Question

The r.m.s. the value of an a.c. of 50 Hz is 10A. The time taken by the alternating current in reaching from zero to maximum value and peak value of current will be:
(A) $2 \times 10^{-2}$ s and 14.14 A
(B) $1 \times 10^{-2}$ s and 7.07 A
(C) $5 \times 10^{-3}$ s and 7.07 A
(D) $5 \times 10^{-3}$ s and 14.14 A

Answer 1

In an alternating current supply, the amplitude of the wave is the peak value of the current. The time it takes to reach from zero to peak is the time period divided by 4 as the time period is the time it takes for completion of one cycle (0 to 2$\pi$).
Formula used:
The time period and the frequency of the a.c. current (wave ) are related as:
$f = \dfrac{1}{T}$ .
The r.m.s. value of the current and the peak value of the current are related as:
$I_{rms} = \dfrac{I_0}{\sqrt{2}}$

Complete answer:
We are given that the given a.c. current has a frequency of 50 Hz. The time period of this supply is therefore,
$T = \dfrac{1}{50} = 0.02$ s.
The time period is the time taken for one whole wave/cycle to pass. One whole wave consists of a crest and a trough. One-fourth of this wave can be considered the distance between zero and the first peak. This is depicted below:

The time period also becomes one-fourth. Therefore, the required time to reach the peak, starting from zero is:
$\dfrac{T}{4} = \dfrac{0.02}{4} = 5 \times 10^{-3}$ s.
Now, the peak value of the current can be obtained from the r.m.s. value of the current as:
$I_0 = \sqrt{2} I_{rms} = \sqrt{2} \times 10 = 14.14$ A.

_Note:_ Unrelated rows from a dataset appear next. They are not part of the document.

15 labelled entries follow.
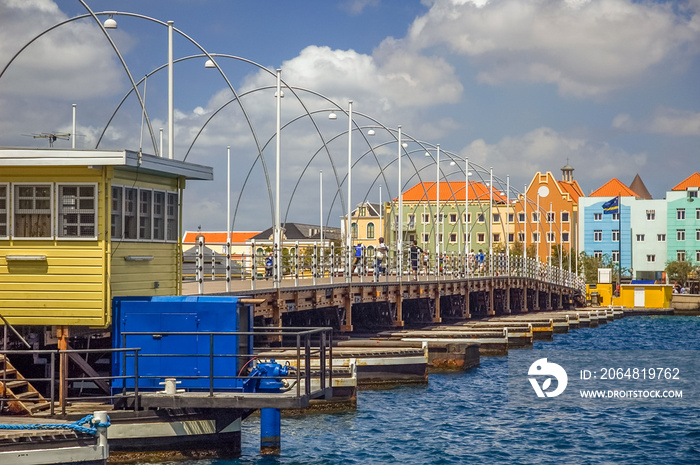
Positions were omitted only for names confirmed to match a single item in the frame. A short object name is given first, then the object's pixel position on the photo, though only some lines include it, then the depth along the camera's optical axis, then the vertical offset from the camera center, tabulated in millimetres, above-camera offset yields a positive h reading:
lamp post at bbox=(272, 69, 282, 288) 35250 +3372
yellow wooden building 21297 +1370
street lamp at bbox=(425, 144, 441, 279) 59734 +3830
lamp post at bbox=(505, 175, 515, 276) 78025 +3858
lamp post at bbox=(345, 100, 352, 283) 45094 +4806
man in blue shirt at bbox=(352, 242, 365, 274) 49266 +2291
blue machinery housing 21000 -759
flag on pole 133000 +11853
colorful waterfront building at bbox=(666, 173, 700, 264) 136750 +9225
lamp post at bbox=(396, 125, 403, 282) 52125 +2685
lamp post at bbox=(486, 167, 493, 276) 73800 +3422
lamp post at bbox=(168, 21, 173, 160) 30828 +6333
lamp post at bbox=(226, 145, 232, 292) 32188 +3747
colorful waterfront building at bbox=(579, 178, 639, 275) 141250 +9236
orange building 145625 +12826
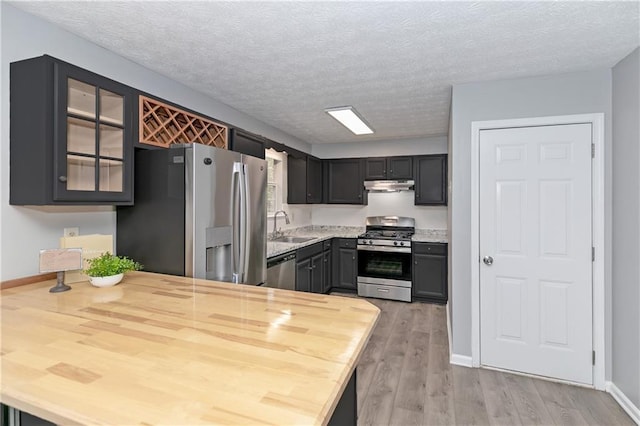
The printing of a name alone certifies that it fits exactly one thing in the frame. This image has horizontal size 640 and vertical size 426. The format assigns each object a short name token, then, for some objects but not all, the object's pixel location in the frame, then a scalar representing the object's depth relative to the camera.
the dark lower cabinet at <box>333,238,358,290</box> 5.06
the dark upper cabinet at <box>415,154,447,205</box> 4.91
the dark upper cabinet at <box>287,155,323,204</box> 5.09
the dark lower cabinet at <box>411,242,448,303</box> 4.55
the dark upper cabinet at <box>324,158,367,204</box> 5.40
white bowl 1.85
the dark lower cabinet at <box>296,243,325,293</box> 4.05
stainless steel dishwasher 3.34
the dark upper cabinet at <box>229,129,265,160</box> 3.26
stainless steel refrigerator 2.22
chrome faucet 4.71
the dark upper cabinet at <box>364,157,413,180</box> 5.11
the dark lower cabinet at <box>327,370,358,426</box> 1.25
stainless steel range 4.72
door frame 2.54
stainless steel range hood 5.08
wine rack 2.31
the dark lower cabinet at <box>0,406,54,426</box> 1.08
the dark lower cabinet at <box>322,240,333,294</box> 4.86
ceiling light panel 3.57
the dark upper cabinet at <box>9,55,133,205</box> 1.71
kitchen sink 4.60
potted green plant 1.85
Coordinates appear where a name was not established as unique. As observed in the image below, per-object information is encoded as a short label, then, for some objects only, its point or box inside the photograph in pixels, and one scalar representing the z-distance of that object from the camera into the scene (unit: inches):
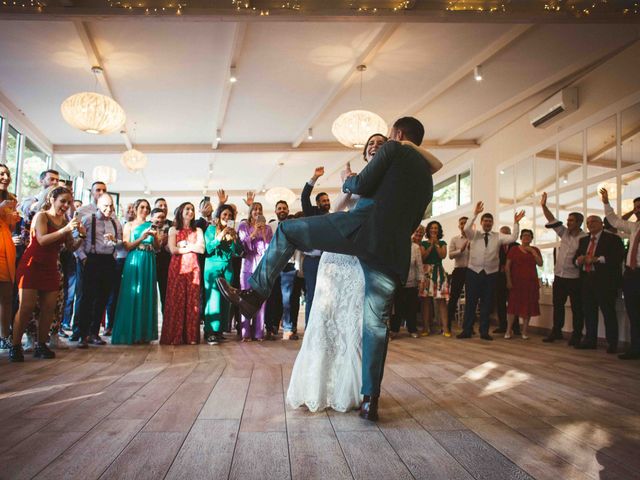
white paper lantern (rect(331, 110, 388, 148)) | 262.4
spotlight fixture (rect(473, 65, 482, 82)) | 262.6
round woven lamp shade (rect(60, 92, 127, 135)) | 243.9
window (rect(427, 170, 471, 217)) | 441.5
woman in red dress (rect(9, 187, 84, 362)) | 147.3
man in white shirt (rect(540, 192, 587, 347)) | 234.7
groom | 85.8
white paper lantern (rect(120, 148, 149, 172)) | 371.2
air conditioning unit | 279.4
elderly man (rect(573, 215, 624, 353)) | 206.2
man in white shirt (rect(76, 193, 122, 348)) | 182.5
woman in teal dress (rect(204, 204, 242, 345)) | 201.9
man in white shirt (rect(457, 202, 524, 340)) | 248.4
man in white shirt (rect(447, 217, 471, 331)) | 263.4
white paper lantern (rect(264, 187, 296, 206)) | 512.1
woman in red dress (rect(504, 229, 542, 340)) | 256.8
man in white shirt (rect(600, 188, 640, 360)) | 184.2
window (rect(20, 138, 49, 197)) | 375.3
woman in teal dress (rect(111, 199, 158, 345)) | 192.5
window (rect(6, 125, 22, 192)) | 343.3
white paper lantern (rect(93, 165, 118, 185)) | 417.1
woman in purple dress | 219.9
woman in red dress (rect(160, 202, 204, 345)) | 195.3
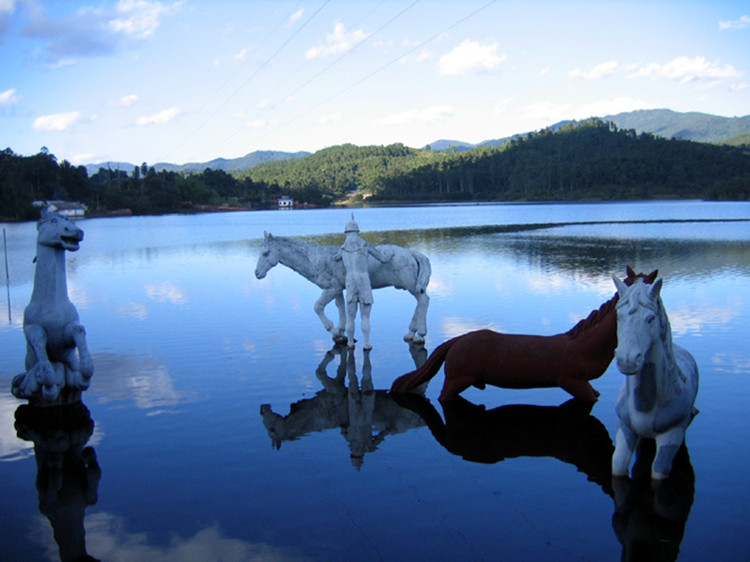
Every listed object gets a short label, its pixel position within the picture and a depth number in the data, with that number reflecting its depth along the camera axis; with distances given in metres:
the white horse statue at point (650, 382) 4.47
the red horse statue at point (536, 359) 6.94
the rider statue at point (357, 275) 10.21
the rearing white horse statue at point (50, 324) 7.45
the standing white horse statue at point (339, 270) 10.98
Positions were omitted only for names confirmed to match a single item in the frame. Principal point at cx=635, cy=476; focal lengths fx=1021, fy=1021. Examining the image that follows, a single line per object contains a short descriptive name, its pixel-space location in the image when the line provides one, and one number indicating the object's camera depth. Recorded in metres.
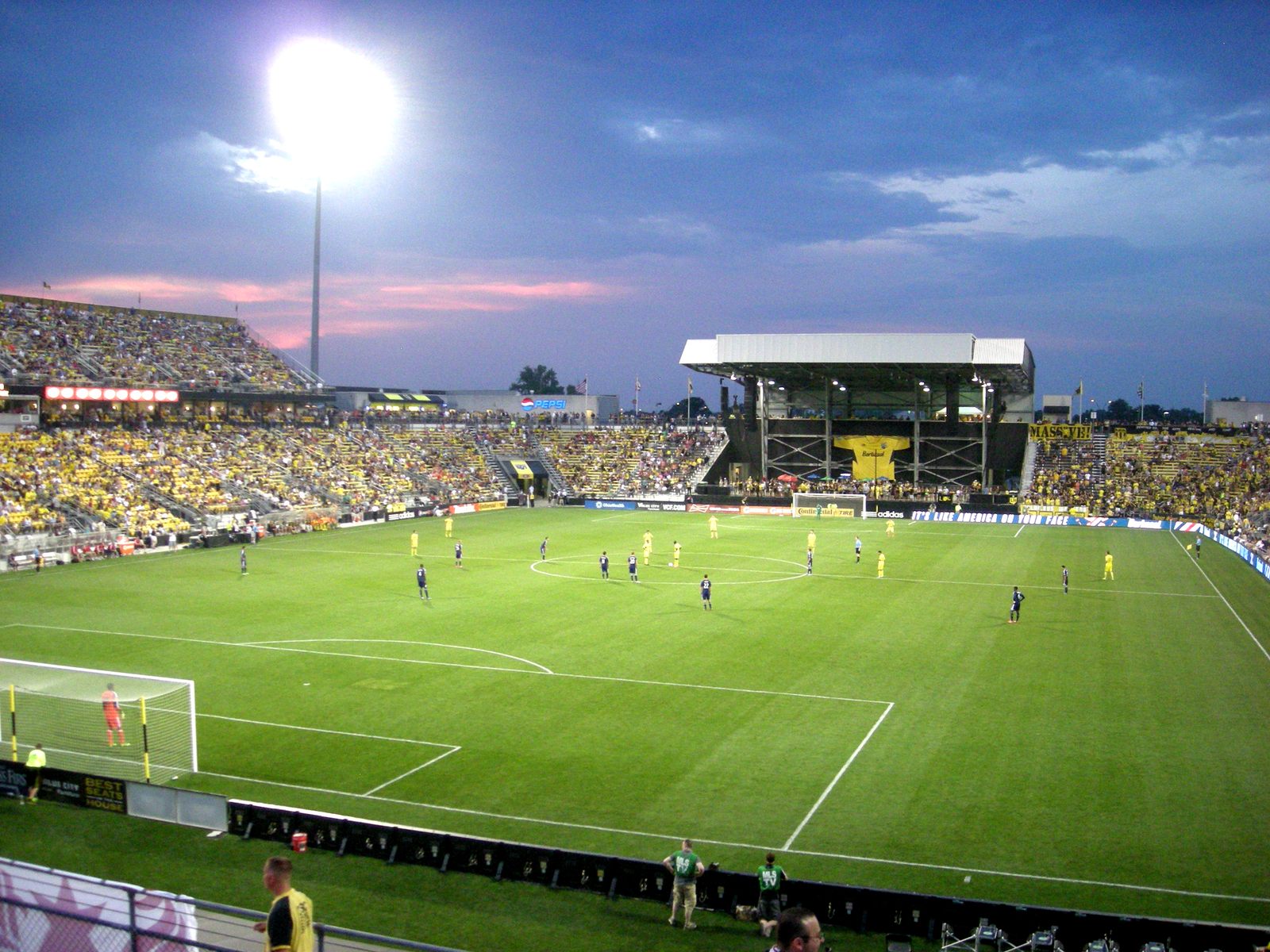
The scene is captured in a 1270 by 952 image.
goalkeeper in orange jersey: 19.80
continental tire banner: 73.62
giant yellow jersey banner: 84.69
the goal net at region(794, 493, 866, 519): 73.75
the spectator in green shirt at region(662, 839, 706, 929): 12.97
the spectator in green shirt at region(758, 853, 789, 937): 12.72
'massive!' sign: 82.56
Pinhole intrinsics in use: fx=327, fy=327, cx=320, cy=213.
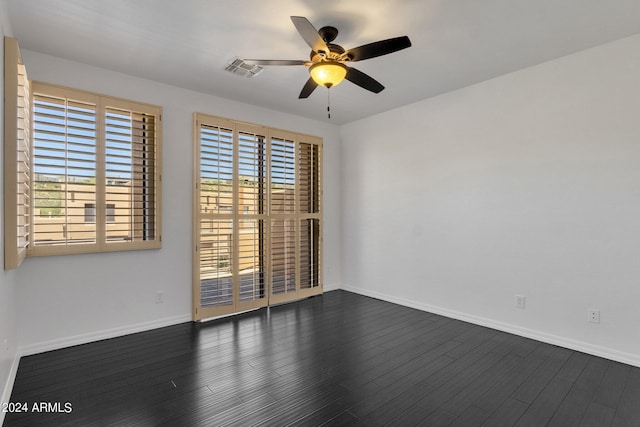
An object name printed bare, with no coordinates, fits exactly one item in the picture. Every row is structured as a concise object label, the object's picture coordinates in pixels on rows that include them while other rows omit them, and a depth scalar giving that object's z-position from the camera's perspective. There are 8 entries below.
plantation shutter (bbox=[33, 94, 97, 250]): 2.95
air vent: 3.19
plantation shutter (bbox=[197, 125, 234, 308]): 3.93
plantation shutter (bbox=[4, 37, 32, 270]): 2.16
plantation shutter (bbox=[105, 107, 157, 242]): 3.34
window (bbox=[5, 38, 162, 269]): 2.92
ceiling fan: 2.18
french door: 3.95
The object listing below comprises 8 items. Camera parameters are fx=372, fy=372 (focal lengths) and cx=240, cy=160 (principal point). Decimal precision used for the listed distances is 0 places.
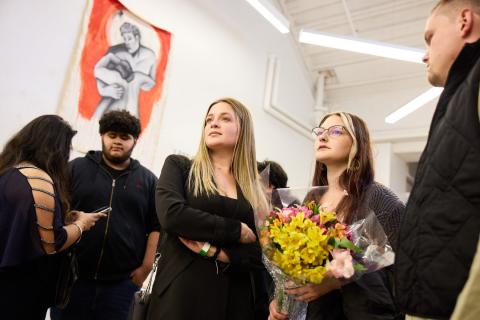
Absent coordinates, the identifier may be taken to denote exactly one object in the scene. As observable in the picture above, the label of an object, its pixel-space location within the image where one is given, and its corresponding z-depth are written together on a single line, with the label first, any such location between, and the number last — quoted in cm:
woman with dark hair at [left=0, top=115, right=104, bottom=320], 144
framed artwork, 314
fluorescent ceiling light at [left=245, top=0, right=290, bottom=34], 354
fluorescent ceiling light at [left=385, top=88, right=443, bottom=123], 399
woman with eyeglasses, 113
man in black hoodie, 191
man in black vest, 70
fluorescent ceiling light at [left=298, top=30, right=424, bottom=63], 336
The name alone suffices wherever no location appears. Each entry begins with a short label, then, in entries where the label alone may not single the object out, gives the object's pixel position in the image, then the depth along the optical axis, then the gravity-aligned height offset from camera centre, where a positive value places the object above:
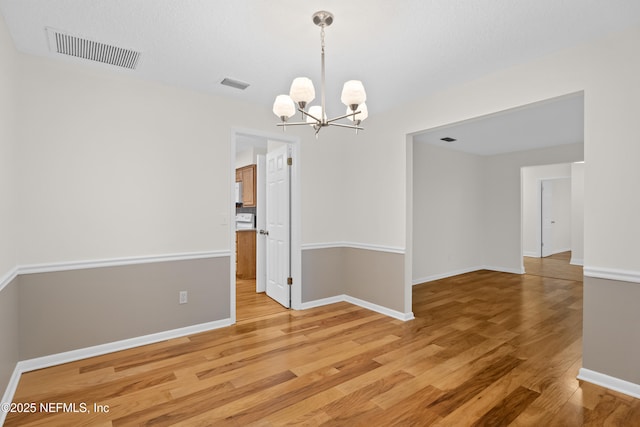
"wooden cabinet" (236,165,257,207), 6.04 +0.51
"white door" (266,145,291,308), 4.16 -0.22
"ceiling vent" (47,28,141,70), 2.33 +1.27
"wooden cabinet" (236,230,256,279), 5.93 -0.82
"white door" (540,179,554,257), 8.70 -0.15
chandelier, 1.97 +0.75
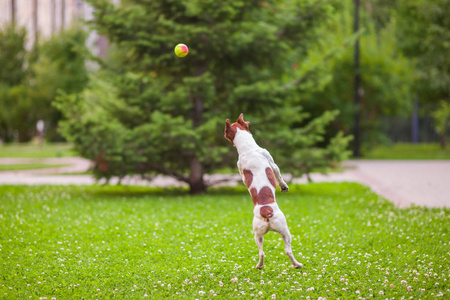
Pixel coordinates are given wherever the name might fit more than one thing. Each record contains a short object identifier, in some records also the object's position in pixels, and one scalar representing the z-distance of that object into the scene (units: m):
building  67.98
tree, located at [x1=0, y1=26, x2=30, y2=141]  45.28
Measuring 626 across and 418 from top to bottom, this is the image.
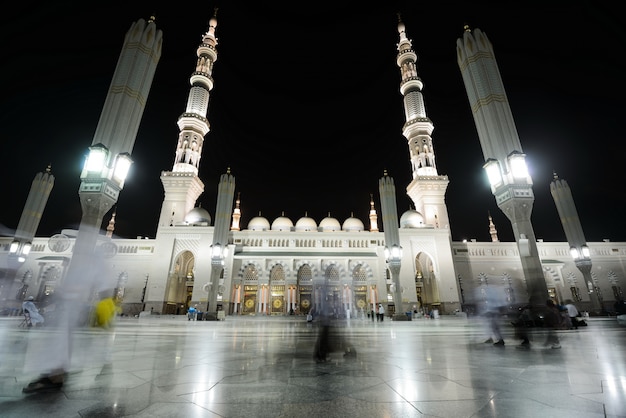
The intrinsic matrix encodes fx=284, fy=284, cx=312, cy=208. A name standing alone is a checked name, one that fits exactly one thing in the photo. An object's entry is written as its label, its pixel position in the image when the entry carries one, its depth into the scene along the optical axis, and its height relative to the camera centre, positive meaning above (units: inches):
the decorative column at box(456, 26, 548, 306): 397.4 +260.7
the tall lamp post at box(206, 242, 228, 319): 740.6 +98.9
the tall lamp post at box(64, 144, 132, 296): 340.0 +132.9
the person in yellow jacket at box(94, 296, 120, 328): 221.6 -4.5
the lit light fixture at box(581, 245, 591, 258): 919.8 +179.6
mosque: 957.8 +203.8
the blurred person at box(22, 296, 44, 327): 395.2 -7.4
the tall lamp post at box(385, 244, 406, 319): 808.9 +116.7
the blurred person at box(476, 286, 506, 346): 238.5 -0.2
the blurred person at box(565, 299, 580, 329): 419.2 -7.0
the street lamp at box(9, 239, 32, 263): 875.4 +163.6
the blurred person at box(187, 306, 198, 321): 797.0 -20.0
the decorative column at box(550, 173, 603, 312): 917.2 +265.6
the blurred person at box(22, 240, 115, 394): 105.6 -16.4
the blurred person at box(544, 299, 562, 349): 213.9 -12.3
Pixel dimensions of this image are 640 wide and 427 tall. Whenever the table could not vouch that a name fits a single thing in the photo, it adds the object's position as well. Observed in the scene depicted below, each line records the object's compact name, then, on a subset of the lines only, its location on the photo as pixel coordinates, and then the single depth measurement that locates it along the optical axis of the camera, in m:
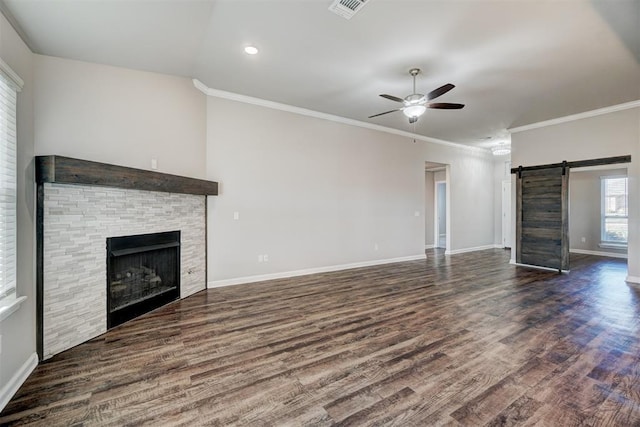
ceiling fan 3.55
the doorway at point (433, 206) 8.97
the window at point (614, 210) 7.07
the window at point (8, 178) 1.94
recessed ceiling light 3.20
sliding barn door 5.51
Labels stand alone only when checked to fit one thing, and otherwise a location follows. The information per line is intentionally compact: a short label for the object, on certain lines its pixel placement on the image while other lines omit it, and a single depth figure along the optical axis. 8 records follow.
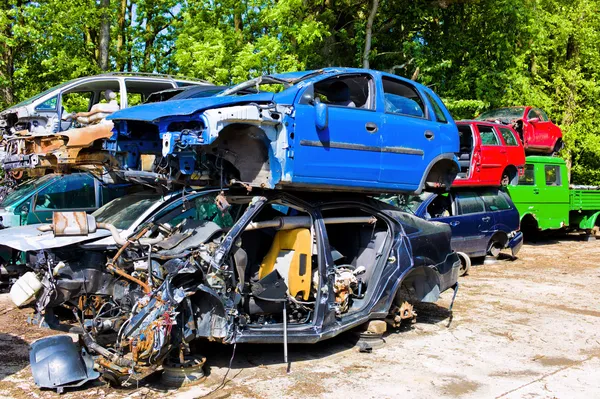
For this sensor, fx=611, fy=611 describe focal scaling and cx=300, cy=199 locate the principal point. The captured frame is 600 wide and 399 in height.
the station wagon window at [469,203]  12.25
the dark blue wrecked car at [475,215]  11.64
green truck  14.89
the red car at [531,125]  15.90
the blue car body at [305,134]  5.68
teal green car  9.36
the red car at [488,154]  12.89
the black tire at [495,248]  13.03
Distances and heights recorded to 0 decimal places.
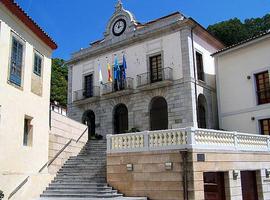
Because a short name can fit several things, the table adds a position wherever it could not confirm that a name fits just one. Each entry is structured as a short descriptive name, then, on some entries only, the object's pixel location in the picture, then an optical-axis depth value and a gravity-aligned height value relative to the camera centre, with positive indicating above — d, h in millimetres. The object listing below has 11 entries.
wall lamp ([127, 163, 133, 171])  12266 -184
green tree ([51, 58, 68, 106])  39125 +9628
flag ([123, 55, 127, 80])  24462 +6711
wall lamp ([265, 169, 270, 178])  14797 -580
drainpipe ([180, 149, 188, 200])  10984 -358
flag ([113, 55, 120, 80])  24578 +6533
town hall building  21984 +5797
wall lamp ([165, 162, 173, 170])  11438 -145
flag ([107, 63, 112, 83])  24781 +6250
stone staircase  12086 -716
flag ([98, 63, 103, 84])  25391 +6223
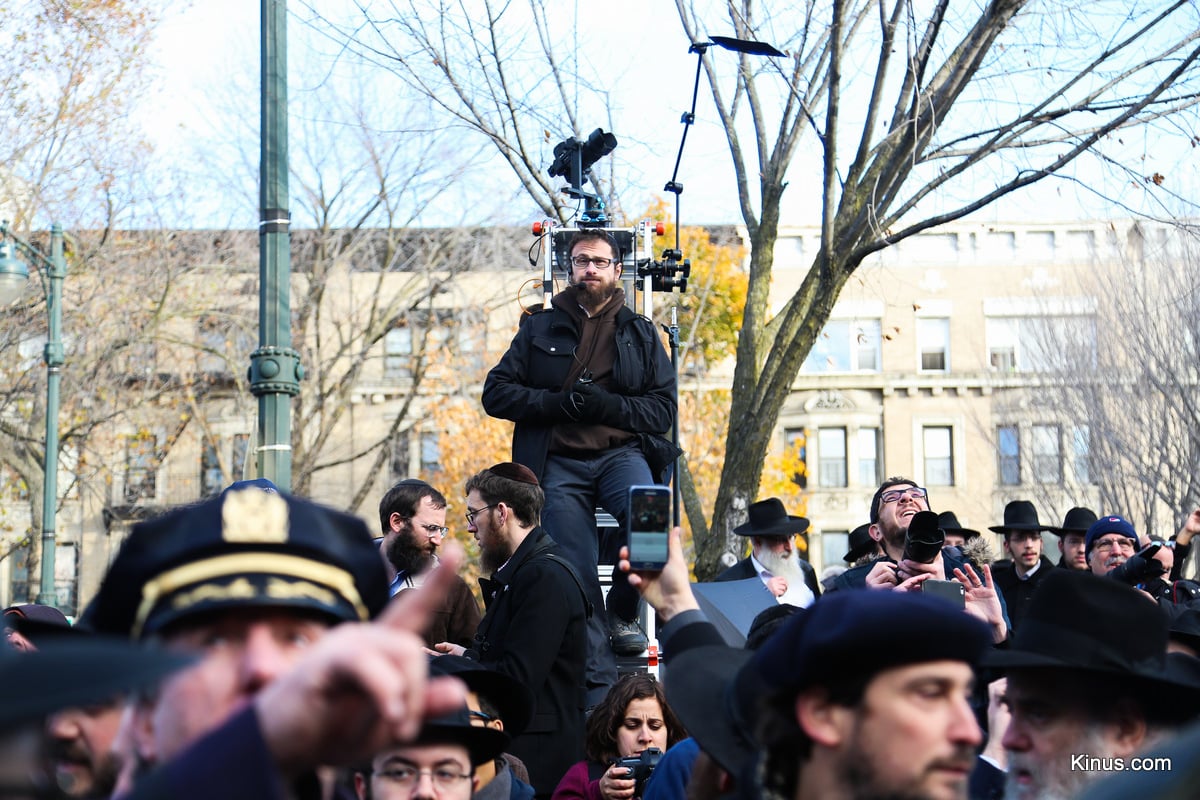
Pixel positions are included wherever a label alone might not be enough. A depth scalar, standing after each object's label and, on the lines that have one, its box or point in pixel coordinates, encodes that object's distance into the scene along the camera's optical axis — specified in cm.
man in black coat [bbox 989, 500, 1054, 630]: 943
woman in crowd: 618
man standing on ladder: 751
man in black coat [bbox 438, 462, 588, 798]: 600
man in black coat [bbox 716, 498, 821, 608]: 898
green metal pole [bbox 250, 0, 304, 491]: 884
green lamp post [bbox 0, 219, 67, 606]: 1856
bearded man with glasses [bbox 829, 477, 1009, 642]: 551
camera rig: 1048
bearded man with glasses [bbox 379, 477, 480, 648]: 698
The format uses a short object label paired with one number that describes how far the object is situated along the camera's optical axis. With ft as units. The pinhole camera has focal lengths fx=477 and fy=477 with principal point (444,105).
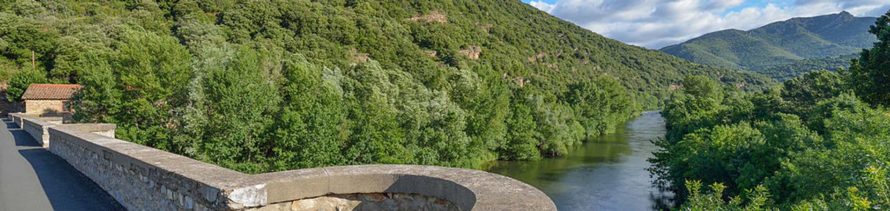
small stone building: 101.04
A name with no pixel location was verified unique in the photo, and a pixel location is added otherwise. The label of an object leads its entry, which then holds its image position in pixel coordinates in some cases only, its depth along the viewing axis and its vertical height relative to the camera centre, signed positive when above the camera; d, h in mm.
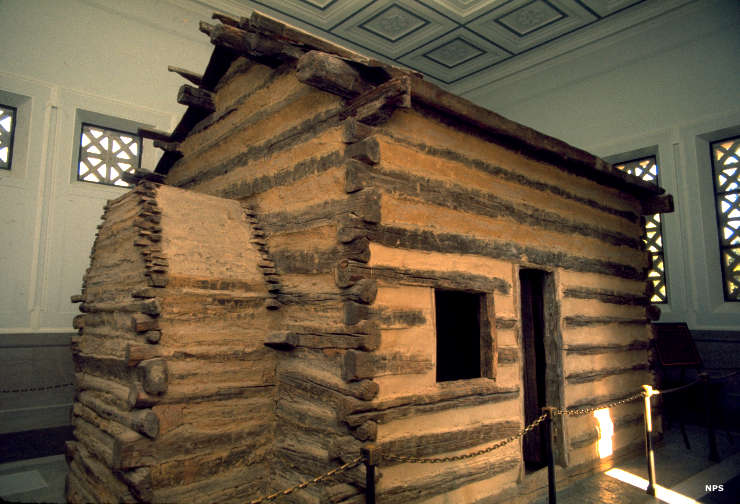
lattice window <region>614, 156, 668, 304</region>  9595 +1493
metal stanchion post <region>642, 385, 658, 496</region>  5457 -1398
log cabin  4168 +116
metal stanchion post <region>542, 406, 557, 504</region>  4418 -1256
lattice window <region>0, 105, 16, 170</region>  7582 +2736
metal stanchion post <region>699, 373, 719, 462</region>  6606 -1600
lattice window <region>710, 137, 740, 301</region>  8750 +1887
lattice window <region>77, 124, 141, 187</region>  8367 +2735
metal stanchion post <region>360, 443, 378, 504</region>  3363 -989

Therefore, the correct answer is option (D).

Note:
The unit of frequency is Hertz which is also expressed as per second. Keeping this in mind, it becomes simpler to invert the frequency to obtain the time period and obtain the frequency. There is also another term called angular frequency which is used to describe a wave. The unit of angular frequency is in rad/s.